Economists, with some notable exceptions, regard us alternatives with suspicion. Radicals get irritated because we don’t think the world’s problems are absolutely hopeless, and it spoils their pessimism. What Keynes called ‘plain men’ regard our ideas as bizarre perversions of the natural order of things. Alternative economists say the current world of money is quite bizarre enough already: the idea of fractional reserve banking, for example, means that banks create most of the money we use simply by lending it – anything up to ten times the deposits which they hold as backing. This is the real ‘funny money’. ‘The process by which banks create money is so simple,’ said John Kenneth Galbraith, ‘that the mind is repelled.’
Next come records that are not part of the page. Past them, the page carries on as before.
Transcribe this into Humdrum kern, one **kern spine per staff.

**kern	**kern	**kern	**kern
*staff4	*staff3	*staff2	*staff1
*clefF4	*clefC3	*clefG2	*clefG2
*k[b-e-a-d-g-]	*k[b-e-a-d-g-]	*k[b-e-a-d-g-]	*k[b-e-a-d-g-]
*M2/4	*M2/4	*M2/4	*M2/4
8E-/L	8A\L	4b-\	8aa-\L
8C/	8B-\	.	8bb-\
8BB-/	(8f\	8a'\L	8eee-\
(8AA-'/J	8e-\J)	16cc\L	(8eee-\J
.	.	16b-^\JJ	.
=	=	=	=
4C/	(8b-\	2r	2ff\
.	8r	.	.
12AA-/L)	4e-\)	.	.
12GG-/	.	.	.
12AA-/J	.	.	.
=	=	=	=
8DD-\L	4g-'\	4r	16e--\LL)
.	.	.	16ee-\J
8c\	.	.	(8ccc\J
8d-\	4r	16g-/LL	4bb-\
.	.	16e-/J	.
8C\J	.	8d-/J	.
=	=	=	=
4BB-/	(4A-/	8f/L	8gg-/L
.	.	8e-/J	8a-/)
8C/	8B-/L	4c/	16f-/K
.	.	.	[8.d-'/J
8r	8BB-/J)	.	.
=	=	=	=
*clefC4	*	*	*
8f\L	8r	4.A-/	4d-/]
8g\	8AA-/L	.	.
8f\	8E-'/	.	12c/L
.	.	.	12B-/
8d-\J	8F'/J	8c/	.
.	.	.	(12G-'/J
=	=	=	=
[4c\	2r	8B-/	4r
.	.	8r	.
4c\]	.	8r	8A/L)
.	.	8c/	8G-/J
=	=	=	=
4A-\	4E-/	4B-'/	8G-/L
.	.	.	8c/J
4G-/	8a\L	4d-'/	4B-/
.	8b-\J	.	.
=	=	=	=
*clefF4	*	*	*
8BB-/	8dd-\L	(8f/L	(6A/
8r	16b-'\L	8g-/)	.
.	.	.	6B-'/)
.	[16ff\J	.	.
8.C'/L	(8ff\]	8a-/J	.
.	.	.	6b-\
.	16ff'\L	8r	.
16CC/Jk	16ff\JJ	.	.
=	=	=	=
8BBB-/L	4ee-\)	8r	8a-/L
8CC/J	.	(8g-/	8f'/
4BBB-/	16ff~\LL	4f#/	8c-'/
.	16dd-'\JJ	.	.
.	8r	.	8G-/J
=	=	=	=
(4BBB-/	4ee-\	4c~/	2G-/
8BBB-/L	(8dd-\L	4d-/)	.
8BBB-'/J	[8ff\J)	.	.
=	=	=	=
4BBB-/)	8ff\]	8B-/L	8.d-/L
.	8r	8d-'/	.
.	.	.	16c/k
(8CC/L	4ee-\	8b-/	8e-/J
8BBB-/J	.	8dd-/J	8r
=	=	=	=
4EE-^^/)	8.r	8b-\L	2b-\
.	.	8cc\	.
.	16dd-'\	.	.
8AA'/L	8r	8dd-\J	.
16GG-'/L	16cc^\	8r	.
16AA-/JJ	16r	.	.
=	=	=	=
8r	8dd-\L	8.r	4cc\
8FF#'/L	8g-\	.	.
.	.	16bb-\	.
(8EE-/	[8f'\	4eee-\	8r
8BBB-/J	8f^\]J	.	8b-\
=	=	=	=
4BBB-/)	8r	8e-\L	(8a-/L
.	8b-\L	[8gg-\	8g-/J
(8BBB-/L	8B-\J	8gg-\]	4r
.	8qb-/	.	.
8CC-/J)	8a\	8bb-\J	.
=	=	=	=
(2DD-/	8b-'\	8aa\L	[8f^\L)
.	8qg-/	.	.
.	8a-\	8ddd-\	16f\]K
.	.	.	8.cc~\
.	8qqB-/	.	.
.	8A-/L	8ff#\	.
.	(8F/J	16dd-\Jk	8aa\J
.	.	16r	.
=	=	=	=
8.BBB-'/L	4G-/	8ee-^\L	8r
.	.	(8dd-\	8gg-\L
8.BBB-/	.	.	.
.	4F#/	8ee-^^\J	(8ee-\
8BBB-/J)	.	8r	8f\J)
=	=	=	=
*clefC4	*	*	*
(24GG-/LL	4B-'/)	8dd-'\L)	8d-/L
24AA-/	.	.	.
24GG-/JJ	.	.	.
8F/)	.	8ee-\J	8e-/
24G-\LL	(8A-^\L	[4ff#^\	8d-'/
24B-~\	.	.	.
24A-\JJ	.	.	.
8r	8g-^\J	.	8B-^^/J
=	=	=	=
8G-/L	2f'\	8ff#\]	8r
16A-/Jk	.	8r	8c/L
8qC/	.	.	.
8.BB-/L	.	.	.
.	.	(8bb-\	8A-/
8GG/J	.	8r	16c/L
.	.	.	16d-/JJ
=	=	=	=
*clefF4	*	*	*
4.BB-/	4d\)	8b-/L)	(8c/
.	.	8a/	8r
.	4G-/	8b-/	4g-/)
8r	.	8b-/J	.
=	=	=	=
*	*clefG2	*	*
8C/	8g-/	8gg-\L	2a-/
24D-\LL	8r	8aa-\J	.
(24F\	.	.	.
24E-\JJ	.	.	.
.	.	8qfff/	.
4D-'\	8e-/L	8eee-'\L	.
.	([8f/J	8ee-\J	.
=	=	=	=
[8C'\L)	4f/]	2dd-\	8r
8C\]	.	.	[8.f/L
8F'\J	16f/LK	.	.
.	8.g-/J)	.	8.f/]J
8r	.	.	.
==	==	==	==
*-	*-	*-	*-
There is a traditional critique of the money system, with a pedigree that goes back via Major C. H. Douglas – the inventor of ‘social credit’ – to Abraham Lincoln, Robert Owen and William Cobbett, and it now seems to have almost completely disappeared underground, though it pops up every so often on the right and left of politics, in US militia groups, or in strange men with carrier bags who shout ‘Fraudsters!’ from the back of the hall during political meetings.
This tradition is enraged by the way banks are allowed to create money, loading us all up with unrepayable debt. They argue that only governments should be allowed to do so, and they should do it interest-free and debt-free. Both Britain and America have experimented with ideas like this to stave off a banking crash: Lincoln by printing ‘greenbacks’ during the American Civil War and Lloyd George with ‘Bradburys’ during the First World War. Both were rapidly wound up under pressure from the banks, who were afraid they would create inflation.
But there needs to be money in circulation for the wheels of the economy to keep turning, and these arguments raged on both sides of the Atlantic until a century ago. In the USA this led to the great battle between gold and silver – between reliable money backed by gold, and available money backed by the much more plentiful silver. Now these ancestral battles are all but forgotten, ridiculed out of existence by the coruscating wit of George Bernard Shaw, and shunned because so many of the people who believed in an international bankers’ conspiracy also believed it was Jewish. The changes they called for are now extremely unlikely to take place.
The issues remain, but this book is not about them – there are other people far better qualified to write about them than I am. But I do want to write about creating money, because if its creation is so simple that banks and governments can do it, we may now be entering a world where we can all do the same thing for ourselves – which is the idea behind Local Exchange and Trading Systems.